::: Excerpt

Oh my God, that is so sweet. RIP Martin.


----------



## Renae (Feb 9, 2008)

Aw that's sad, I'm sorry. 

I swear Theo was a bat in her past life, heh!


----------



## skylerevers (Jan 18, 2009)

When Louie doesn't want to go back into his cage, as I'm opening his cage door he runs down onto my arm and presses the side of his face (like his cheek area) onto my arm and makes kissy noises so I won't put him back in. And I try to put my finger near him and say 'step up!' so he'll jump up, but no. He just stays in that position and I end up going and sitting down with him on the couch *sigh*


----------



## Katta (Mar 21, 2008)

Mandolin Guy said:


> Gomer and Martin had become buddies over the last few months. I kept seed in a saucer to make it easier for Martin to eat. Gomer would frequently go in and just sit with Martin. Then, Gomer started getting pasta and eggs from his own food dish and taking them into Martin. He didn't feed it to him but he put it close enough for Martin to just turn his head and pick it up. I've never seen a tiel do that before. Gomer misses Martin, too. We all do.


That's the sweetest thing I've read all week  You have some very special birds.
________
Ipad Accessories


----------



## xxxSpikexxx (Jul 30, 2007)

When Spike gets grumpy he starts what I call his angry talk. He will just talk gibberish and throw in words he knows like Spikey, peekaboo and Boogaboo. Apparently boogaboo is a bad word because Spike only says it during his angry talk  Another cute thing Spike does is when he jumps on my head from my shoulder I will pretend that I don't know where he went. I start asking Spike where did you go, where are you Spike (see what a good actress I am ) Well he will walk to the edge of my head and peek down right into my eye as if to say Iam right here


----------



## Lacedolphin (Apr 16, 2009)

::::::
::: Dataset records

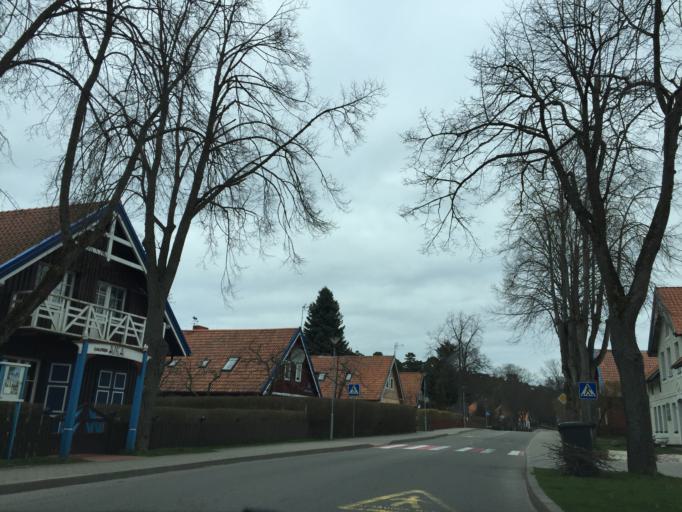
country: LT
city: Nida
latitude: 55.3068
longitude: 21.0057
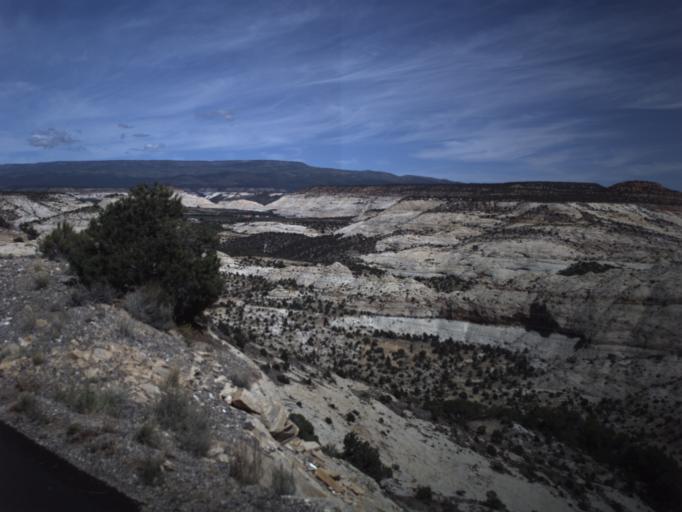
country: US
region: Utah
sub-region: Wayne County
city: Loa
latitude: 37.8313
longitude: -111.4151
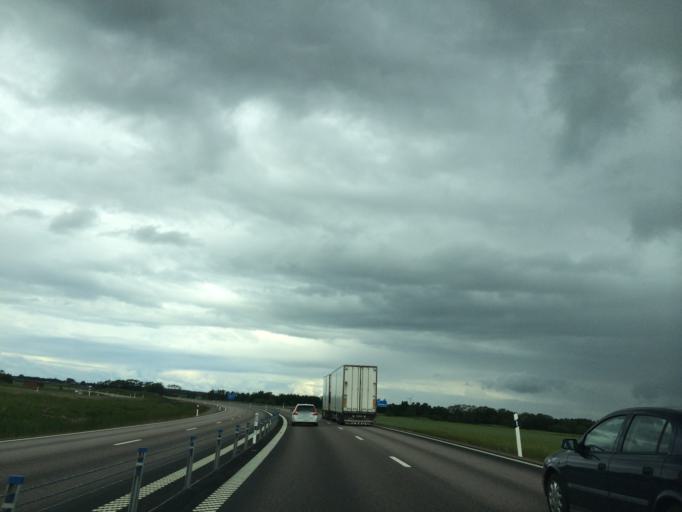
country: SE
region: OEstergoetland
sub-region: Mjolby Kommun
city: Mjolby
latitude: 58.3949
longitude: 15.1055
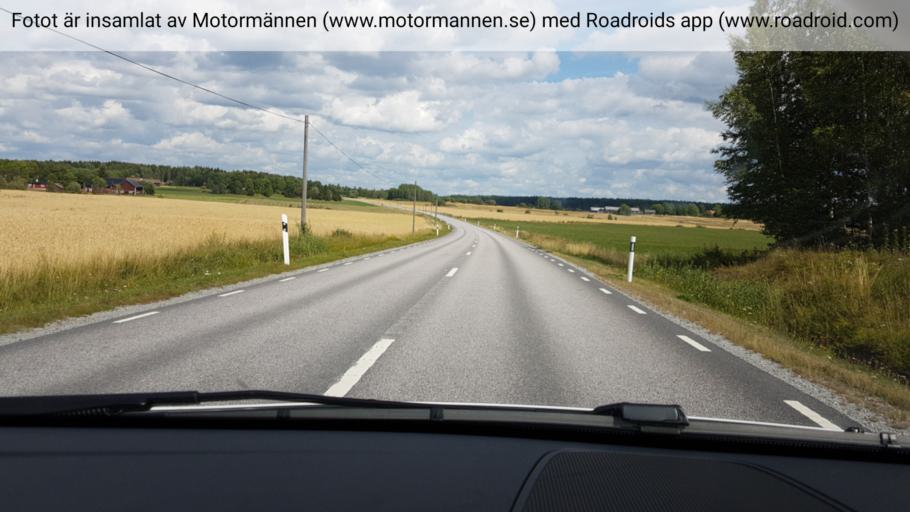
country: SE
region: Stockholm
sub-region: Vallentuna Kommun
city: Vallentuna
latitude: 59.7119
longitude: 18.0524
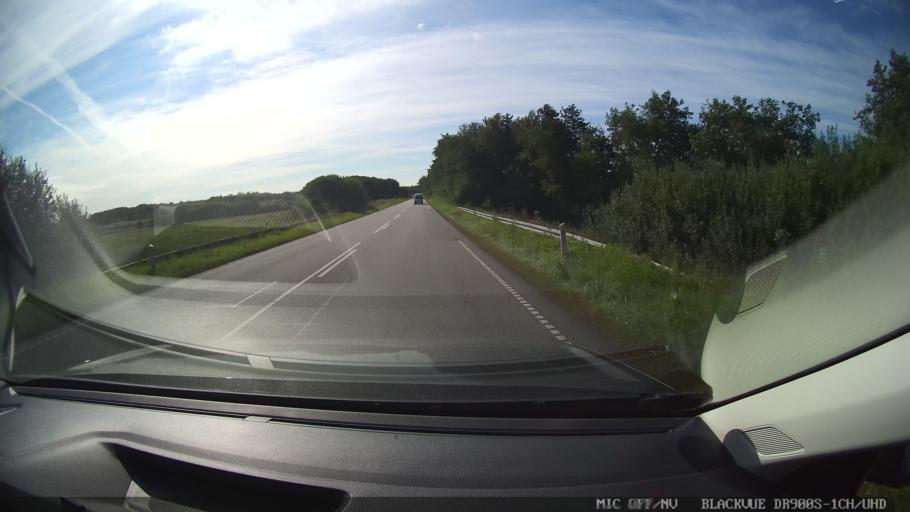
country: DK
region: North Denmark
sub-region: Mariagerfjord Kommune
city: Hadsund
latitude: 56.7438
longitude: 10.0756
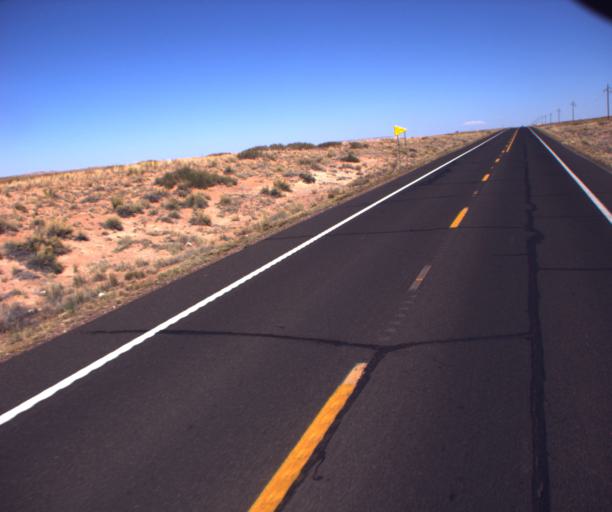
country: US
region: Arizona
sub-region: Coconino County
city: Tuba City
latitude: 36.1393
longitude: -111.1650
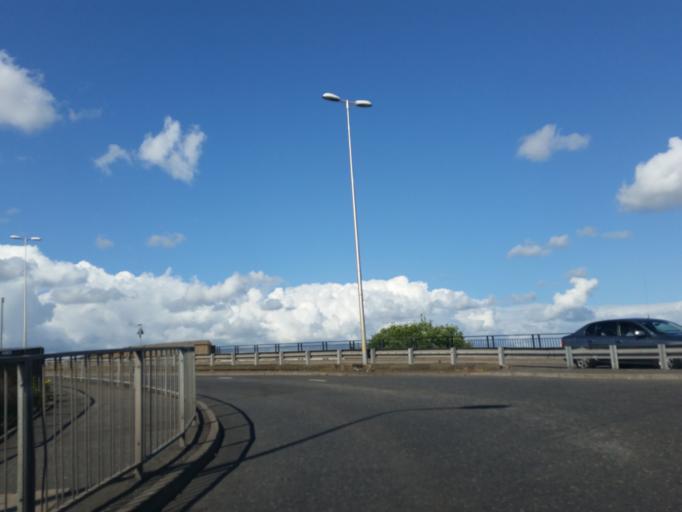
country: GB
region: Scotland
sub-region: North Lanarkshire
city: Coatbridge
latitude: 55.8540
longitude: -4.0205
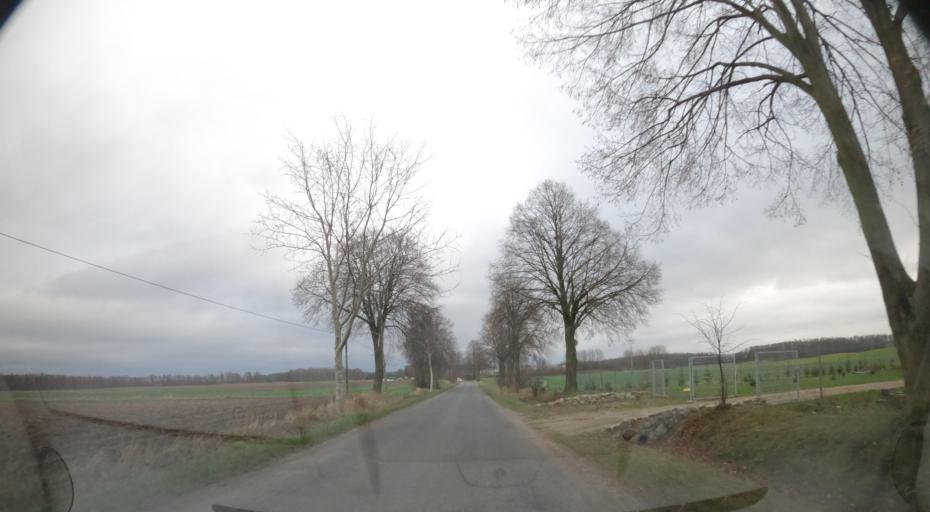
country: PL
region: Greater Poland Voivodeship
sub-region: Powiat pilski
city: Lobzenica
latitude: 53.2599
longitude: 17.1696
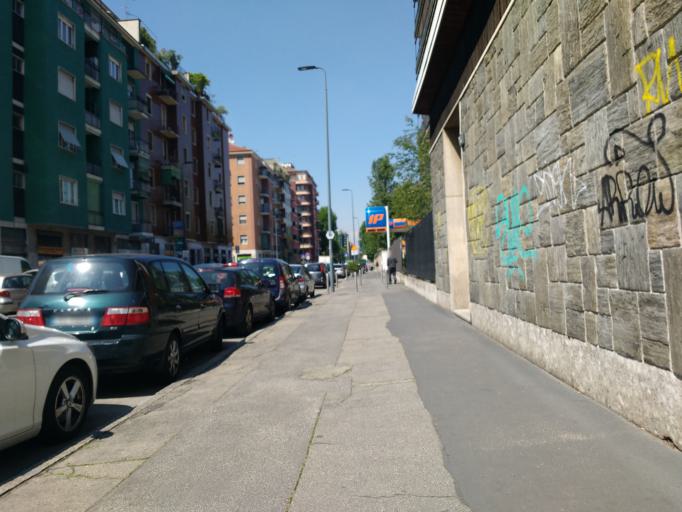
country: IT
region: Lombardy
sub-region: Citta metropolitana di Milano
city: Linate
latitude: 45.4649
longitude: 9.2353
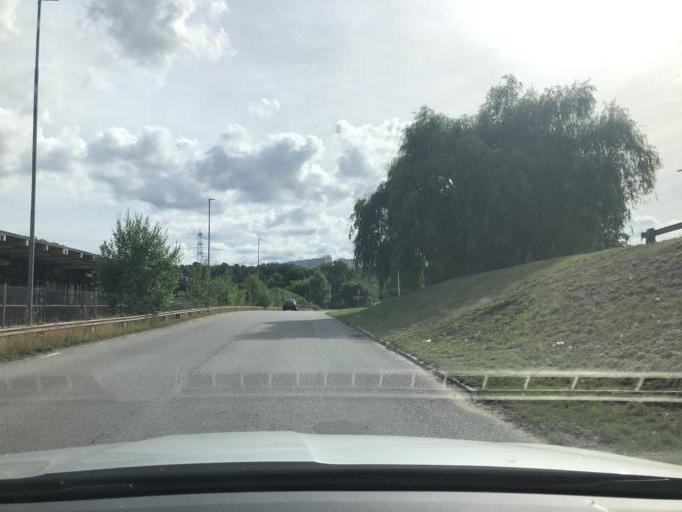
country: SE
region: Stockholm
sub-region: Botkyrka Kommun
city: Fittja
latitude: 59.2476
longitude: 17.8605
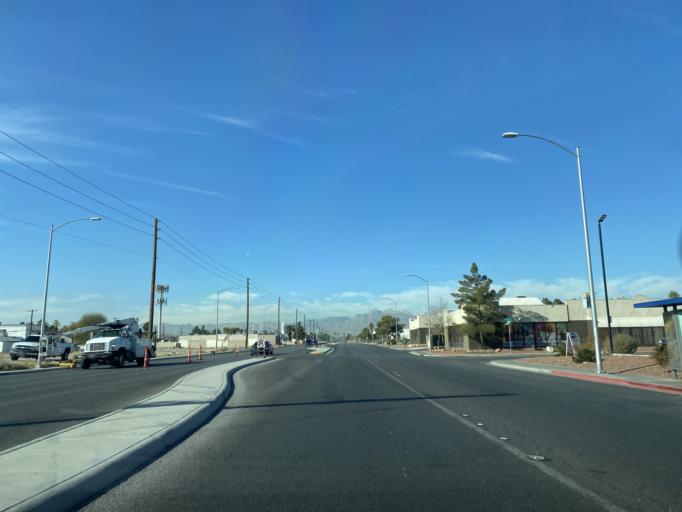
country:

::::::

Parts of the exercise:
[A] Can you output, word for word, everything in the forum thread about pet birds from "## xxxSpikexxx (Jul" down to "(Apr 16, 2009)"?
[B] Could you write the next part of the forum thread about pet birds, picking up right after its last line?
The data plays no role here.

Responses to the exercise:
[A]
## xxxSpikexxx (Jul 30, 2007)

When Spike gets grumpy he starts what I call his angry talk. He will just talk gibberish and throw in words he knows like Spikey, peekaboo and Boogaboo. Apparently boogaboo is a bad word because Spike only says it during his angry talk  Another cute thing Spike does is when he jumps on my head from my shoulder I will pretend that I don't know where he went. I start asking Spike where did you go, where are you Spike (see what a good actress I am ) Well he will walk to the edge of my head and peek down right into my eye as if to say Iam right here


----------



## Lacedolphin (Apr 16, 2009)

[B]
I finally have something to add. I got a new glass door put in so Gabby gets sun and can see outside. Well the last few days he has found a friend he will chatter to all day long. His shadow!!  He'll show his wings and just chatter away at the blank wall. Goofy bird! Today it was really cloudy so no shadow, he looked around the top of his cage all day for his friend, finally have up 3 hours later and took a nap.lol


----------



## Renae (Feb 9, 2008)

Haha. Shiro found his shadow last night, he was running up and down the boys cage following it and he wasn't going to give up until the "shadow" gave up.


----------



## ReniLyn (Mar 30, 2009)

Solace. said:


> Haha. Shiro found his shadow last night, he was running up and down the boys cage following it and he wasn't going to give up until the "shadow" gave up.


Oh! The Peter Pan Syndrome!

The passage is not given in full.